Die türkische Regierung hat zuletzt auch Schweden unter Druck gesetzt, härter gegen linke kurdische Gruppen vorzugehen. Die Türkei blockiert den Beitritt des skandinavischen Landes und von Finnland in die Nato und fordert weitere Zugeständnisse, darunter auch die Auslieferung von Oppositionellen.
Zudem nahm die Türkei den Anschlag in Istanbul zum Anlass für die Angriffe im Nordirak und Nordsyrien. Der erneute Überfall auf die Gebiete, bei dem auch ein Getreidesilo und ein Krankenhaus zerstört worden sein sollen, war schon lange geplant. In den vergangenen Monaten war es immer wieder zu Drohnenangriffen gekommen, bei denen auch Zivilisten getötet wurden. Bisher hat sich die Bundesregierung geweigert, dieses Vorgehen eindeutig zu verurteilen. Außenamtssprecher Burger war eher zurückhaltend. »Wir fordern die Türkei auf, verhältnismäßig zu agieren und dabei das Völkerrecht zu achten«, sagte er. Dazu gehöre insbesondere, »dass Zivilistinnen und Zivilisten zu jeder Zeit geschützt werden müssen«. Konsequenzen wurden der Türkei bisher nicht angedroht.

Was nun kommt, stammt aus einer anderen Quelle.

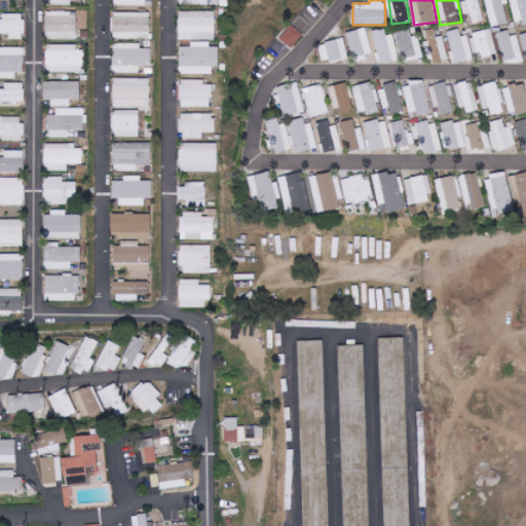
[(471,13),(473,24),(484,22),(479,0),(462,0),(466,14),(471,13)]
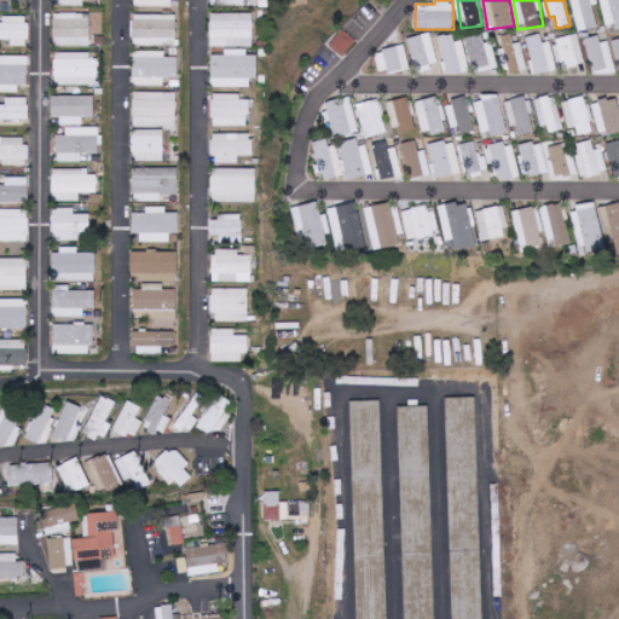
[(599,28),(593,0),(572,0),(578,32),(599,28)]
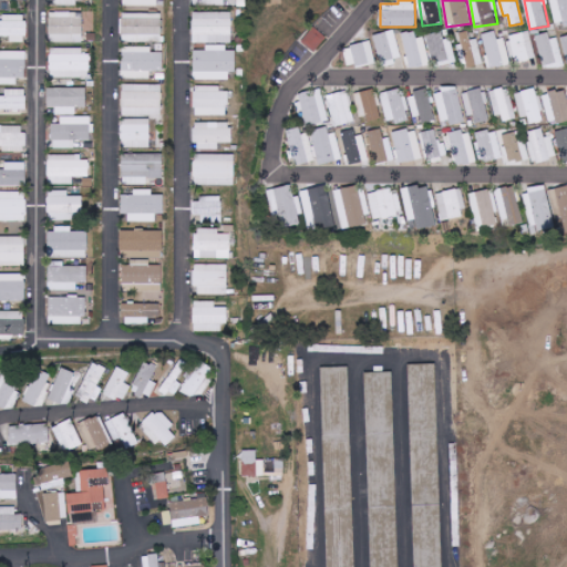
[(566,0),(552,0),(555,27),(566,24),(566,0)]
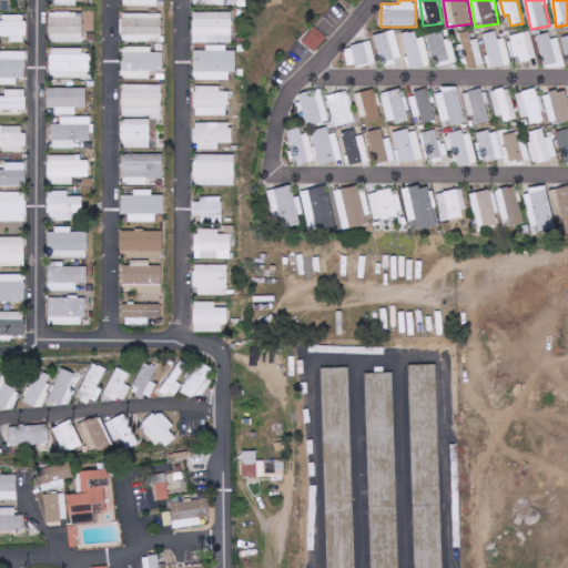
[(82,12),(50,12),(50,42),(83,42),(82,12)]
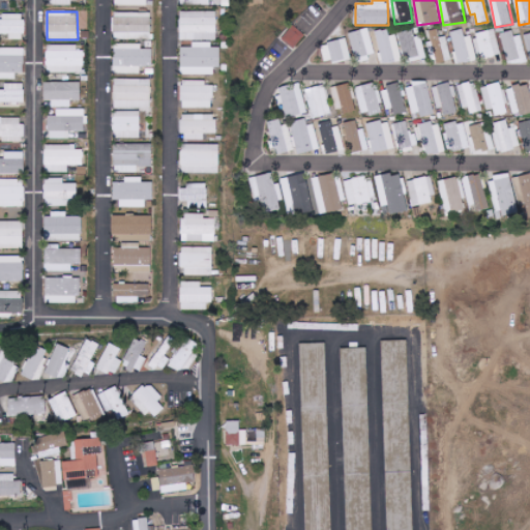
[(217,40),(216,11),(180,11),(180,40),(217,40)]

Scharfe Kritik äußerte die Menschenrechtsorganisation Medico international. »Die Luftangriffe sind nur ein Aspekt der hybriden Kriegsführung der Türkei. Die Kontrolle über Wasserzufuhr, Gebietsbesetzungen und die Unterstützung islamistischer Milizen bedeuten eine existentielle Bedrohung der Menschen in der Region und zielen auf die Schwächung der autonomen Selbstverwaltung in Nordostsyrien«, erklärte Anita Starosta, Referentin für Syrien, die Türkei und den Irak. Das Verteidigungsministerium in Ankara berufe sich erneut auf das Recht zur Selbstverteidigung der UN-Charta. Der Wissenschaftliche Dienst des Bundestags habe aber bei den größeren türkischen Militäroperationen in Afrin und Serêkaniyê festgestellt, dass sie gegen Völkerrecht verstoßen hatten – zu keinem Zeitpunkt bestand eine Bedrohung, die militärisches Eingreifen erfordert hätte.
Der Linke-Abgeordnete Ali Al-Dailami forderte die Bundesregierung dazu auf, sich dafür einsetzen, dass die Angriffe vom UN-Sicherheitsrat behandelt werden und endlich ein Waffenembargo gegen Ankara verhängt wird. Doch Faeser und ihre Kabinettskollegen sehen in der Türkei weiterhin einen engen Partner. Das gilt auch für Katar. Am Mittwoch will die Innenministerin in das Emirat reisen und sich das WM-Spiel der deutschen Fußballnationalmannschaft gegen Japan ansehen. Auch dort wird nicht viel Zeit bleiben, um der Toten zu gedenken, die der deutsche Verbündete auf den Baustellen der Fußballstadien zu verantworten hat.